De loin, les nombreux camions bennes se suivant en file indienne pour déverser leur contenu de déchets collectés partout à Dakar, renseignent sur la grande activité de cette place névralgique de la gestion des ordures dans la capitale sénégalaise.

Sur place, une question d’habitude peut-être, collecteurs et vendeurs semblent peu indisposés par l’odeur particulière des ordures et la fumée provenant de l’incinération de certains déchets sans se plaindre.

« Ce travail est pénible et difficile à accepter pour une personne normale, mais il permet de gagner énormément d’argent. Il m’a permis d’acquérir deux maisons familiales à Dakar et un terrain près de la décharge qui me sert de dépôt », témoigne Ndiaga Guèye, ferrailleur et tenancier d’un dépôt à Mbeubeus.

Se plaignant du fait que lui et ses collègues sont considérés comme des bannis de la société, ce ferrailleur assure se satisfaire de pouvoir gagner en une seule journée, ce qu’un salarié ne peut espérer gagner en un mois.

« Le prix de vente est arbitrairement fixé par les usines, le kg d’ordure peut ainsi fluctuer entre 100 et 130 francs CFA, selon la volonté des uns et des autres, alors que nous l’achetons à 100 FCFA auprès des jeunes collecteurs », poursuit-il.

Les recycleurs peuvent ainsi traiter en moyenne jusqu’à deux tonnes par an, même s’ils se plaignent de la mauvaise foi des usiniers en ce qui concerne la tarification.

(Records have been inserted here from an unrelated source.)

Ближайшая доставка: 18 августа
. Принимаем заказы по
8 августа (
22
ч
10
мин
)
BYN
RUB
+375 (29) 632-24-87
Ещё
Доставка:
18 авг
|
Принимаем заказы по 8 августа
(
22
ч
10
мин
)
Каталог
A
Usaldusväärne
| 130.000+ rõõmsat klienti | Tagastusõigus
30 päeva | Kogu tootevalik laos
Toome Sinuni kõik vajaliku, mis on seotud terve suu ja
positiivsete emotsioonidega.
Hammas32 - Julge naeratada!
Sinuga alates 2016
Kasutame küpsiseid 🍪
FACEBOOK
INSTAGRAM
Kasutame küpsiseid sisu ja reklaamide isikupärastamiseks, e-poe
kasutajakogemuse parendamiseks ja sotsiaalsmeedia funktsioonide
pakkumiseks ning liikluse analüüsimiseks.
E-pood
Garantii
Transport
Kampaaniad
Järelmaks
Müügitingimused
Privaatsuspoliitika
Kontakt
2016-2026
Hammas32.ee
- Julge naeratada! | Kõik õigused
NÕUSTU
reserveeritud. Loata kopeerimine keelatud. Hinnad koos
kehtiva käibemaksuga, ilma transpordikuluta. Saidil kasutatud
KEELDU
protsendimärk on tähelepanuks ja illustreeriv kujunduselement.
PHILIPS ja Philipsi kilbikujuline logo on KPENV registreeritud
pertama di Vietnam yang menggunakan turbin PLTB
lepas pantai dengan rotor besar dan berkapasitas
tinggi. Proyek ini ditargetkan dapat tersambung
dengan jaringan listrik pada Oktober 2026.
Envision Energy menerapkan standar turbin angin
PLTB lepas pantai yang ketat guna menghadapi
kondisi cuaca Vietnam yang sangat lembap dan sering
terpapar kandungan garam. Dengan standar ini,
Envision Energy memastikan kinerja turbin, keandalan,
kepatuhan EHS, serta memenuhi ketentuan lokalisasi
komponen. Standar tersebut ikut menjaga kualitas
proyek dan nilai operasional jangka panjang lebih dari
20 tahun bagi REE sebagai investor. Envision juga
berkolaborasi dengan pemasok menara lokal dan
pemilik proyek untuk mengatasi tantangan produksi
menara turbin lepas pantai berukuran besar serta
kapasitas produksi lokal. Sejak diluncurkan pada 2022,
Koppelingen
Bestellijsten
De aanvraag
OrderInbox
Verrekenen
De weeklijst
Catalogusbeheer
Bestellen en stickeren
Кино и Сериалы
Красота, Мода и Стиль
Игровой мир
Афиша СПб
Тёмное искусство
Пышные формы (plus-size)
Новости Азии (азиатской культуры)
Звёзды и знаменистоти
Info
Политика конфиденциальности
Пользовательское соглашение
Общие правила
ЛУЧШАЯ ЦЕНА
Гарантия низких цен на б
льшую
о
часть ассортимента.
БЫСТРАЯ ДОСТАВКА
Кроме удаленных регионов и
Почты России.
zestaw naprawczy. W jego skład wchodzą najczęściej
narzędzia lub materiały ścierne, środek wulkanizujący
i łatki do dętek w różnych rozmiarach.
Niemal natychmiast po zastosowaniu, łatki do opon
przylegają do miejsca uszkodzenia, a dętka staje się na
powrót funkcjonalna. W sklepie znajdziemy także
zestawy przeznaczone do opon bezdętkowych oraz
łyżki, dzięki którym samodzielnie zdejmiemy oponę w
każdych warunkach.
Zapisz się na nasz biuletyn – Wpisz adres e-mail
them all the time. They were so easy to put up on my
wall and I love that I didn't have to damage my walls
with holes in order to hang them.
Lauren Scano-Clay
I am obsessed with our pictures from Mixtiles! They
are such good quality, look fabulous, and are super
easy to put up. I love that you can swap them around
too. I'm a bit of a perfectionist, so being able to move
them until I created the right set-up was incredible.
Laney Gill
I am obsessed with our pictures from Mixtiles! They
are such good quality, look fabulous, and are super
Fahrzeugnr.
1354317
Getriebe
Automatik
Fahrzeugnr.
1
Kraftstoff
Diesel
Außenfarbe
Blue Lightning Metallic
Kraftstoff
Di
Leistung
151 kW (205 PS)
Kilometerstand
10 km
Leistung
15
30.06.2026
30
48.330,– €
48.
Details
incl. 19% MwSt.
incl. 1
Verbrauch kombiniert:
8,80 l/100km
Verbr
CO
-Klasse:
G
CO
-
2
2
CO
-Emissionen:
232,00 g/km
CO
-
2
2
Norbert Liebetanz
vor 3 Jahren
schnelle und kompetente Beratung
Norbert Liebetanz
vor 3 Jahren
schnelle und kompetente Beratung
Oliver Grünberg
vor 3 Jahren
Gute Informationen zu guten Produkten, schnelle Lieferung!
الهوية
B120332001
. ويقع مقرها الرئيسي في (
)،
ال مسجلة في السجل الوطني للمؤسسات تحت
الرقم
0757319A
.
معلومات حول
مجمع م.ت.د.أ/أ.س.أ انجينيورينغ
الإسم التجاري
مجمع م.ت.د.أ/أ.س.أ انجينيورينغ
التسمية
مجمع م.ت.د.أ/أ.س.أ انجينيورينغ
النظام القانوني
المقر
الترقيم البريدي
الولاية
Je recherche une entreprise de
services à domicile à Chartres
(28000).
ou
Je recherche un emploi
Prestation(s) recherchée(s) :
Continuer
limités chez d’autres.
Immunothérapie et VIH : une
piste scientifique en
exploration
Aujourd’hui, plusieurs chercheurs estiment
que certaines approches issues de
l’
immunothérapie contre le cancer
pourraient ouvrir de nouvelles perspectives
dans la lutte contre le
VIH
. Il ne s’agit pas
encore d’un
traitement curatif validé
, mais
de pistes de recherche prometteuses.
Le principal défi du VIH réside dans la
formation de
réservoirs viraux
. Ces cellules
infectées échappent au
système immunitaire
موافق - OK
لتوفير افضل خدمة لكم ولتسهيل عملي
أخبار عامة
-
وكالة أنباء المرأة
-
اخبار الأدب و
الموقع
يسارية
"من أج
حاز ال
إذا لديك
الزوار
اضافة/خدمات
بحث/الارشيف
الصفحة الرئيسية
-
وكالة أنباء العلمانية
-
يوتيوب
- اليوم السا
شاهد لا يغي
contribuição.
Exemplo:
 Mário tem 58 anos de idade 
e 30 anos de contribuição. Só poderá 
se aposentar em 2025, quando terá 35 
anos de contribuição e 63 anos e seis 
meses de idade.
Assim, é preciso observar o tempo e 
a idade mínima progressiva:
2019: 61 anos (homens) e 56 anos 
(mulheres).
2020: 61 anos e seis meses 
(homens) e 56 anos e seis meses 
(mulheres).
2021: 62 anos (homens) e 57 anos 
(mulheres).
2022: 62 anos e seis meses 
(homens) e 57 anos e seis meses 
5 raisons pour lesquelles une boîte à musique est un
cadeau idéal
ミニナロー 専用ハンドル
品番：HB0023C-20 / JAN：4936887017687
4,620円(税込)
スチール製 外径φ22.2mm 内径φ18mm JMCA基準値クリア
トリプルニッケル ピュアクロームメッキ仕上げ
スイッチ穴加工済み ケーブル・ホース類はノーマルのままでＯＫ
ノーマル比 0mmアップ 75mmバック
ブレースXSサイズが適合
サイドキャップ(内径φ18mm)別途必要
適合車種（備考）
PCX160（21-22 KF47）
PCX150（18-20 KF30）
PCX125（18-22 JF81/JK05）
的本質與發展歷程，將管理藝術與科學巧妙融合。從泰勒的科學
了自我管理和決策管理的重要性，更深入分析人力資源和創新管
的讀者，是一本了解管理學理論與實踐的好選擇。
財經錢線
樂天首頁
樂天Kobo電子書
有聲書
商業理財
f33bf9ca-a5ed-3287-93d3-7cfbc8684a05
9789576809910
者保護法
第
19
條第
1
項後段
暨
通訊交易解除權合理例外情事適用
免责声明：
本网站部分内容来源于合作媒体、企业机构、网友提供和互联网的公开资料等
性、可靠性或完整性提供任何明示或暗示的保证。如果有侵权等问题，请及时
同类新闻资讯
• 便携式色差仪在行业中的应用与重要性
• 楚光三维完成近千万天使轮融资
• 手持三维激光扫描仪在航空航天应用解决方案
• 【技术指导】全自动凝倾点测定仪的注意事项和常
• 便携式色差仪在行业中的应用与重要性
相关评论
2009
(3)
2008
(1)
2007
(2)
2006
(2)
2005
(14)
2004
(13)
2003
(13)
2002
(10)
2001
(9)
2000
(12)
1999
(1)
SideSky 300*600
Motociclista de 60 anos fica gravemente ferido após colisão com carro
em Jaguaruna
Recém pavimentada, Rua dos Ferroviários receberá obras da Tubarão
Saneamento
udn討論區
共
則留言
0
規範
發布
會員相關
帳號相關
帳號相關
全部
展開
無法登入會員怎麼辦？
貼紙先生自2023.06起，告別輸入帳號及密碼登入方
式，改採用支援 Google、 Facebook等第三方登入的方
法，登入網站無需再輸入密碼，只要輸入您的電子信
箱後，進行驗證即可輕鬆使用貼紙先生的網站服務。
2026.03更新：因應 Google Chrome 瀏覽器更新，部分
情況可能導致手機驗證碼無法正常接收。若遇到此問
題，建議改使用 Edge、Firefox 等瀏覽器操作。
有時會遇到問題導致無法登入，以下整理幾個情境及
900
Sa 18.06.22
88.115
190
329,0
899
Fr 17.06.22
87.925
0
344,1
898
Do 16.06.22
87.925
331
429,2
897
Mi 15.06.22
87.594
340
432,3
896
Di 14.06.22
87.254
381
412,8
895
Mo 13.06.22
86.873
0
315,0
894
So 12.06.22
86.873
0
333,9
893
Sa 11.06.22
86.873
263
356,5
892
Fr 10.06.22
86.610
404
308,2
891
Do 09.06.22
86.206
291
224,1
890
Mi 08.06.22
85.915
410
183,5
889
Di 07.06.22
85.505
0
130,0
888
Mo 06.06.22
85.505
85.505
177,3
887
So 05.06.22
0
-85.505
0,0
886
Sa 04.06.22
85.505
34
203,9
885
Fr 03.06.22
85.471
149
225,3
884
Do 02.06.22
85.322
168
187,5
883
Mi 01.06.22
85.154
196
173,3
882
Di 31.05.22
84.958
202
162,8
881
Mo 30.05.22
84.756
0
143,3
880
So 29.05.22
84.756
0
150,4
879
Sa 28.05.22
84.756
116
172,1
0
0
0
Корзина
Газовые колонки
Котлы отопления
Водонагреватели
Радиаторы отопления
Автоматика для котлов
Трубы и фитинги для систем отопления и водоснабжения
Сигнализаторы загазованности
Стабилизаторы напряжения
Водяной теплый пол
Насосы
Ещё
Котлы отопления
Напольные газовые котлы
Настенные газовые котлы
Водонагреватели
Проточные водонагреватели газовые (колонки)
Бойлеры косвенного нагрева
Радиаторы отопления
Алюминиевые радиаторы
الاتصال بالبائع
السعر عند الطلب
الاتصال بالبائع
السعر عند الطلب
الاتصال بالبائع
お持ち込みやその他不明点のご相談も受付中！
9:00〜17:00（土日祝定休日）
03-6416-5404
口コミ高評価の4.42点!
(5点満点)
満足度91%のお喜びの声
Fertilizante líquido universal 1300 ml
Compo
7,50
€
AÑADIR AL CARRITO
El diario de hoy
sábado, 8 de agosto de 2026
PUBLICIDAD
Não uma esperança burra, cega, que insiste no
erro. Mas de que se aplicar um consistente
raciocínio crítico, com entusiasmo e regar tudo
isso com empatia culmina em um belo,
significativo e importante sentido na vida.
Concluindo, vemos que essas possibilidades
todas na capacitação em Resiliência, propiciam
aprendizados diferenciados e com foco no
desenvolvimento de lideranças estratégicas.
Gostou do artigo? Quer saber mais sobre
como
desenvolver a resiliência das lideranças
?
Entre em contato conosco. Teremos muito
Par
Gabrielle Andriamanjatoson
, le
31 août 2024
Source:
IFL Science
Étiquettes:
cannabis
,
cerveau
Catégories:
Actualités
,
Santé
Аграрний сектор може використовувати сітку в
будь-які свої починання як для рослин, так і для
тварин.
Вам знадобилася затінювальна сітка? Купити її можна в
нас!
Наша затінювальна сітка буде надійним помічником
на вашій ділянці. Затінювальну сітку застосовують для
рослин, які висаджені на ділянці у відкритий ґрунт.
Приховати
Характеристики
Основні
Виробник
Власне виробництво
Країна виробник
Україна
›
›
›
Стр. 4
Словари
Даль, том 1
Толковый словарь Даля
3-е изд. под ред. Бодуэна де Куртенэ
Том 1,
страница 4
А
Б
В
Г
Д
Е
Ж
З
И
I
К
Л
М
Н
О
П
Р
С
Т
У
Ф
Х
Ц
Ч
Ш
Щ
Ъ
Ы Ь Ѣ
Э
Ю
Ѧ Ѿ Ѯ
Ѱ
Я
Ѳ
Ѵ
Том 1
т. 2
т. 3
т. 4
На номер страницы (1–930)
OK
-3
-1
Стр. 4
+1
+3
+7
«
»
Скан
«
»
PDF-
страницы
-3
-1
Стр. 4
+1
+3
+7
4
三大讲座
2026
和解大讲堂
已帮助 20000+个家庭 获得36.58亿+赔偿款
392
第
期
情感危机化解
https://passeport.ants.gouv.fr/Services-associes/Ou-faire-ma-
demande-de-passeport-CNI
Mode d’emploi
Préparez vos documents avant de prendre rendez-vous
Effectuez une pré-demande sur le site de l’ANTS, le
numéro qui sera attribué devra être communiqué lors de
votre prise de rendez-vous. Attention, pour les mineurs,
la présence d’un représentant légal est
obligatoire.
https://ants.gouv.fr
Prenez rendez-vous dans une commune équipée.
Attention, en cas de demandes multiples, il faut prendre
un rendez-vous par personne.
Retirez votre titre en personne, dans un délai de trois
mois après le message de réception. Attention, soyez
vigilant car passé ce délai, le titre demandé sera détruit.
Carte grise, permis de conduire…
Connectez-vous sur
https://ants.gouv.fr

« Ma plus grosse vente remonte à l’époque de Wade (l’ancien président sénégalais Abdoulaye Wade, au pouvoir de 2000 à 2012), comme il y avait une concurrence entre les usines, j’ai eu à ventre une fois en une journée 5 tonnes, soit 1.750. 000 francs CFA », ajoute-t-il.

Abdou Gadjé, jeune collecteur de 17 ans, n’est pas le dernier de Mbeubeuss à se vanter de ses revenus, en moyenne 6 à 7 mille FCFA voire plus de gains par jour.

« L’accès à la décharge est libre. Il faut par contre être un dur à cuir pour y rester, car c’est un milieu empesté de délinquants », témoigne-t-il, évoquant des conditions de travail « exécrables à cause du manque d’équipements ».

Il a toutefois émis le souhait de voir les autorités confier la gestion de cette décharge à des structures formalisées, publiques ou privées, pour s’occuper de la formation et de l’embauche des jeunes.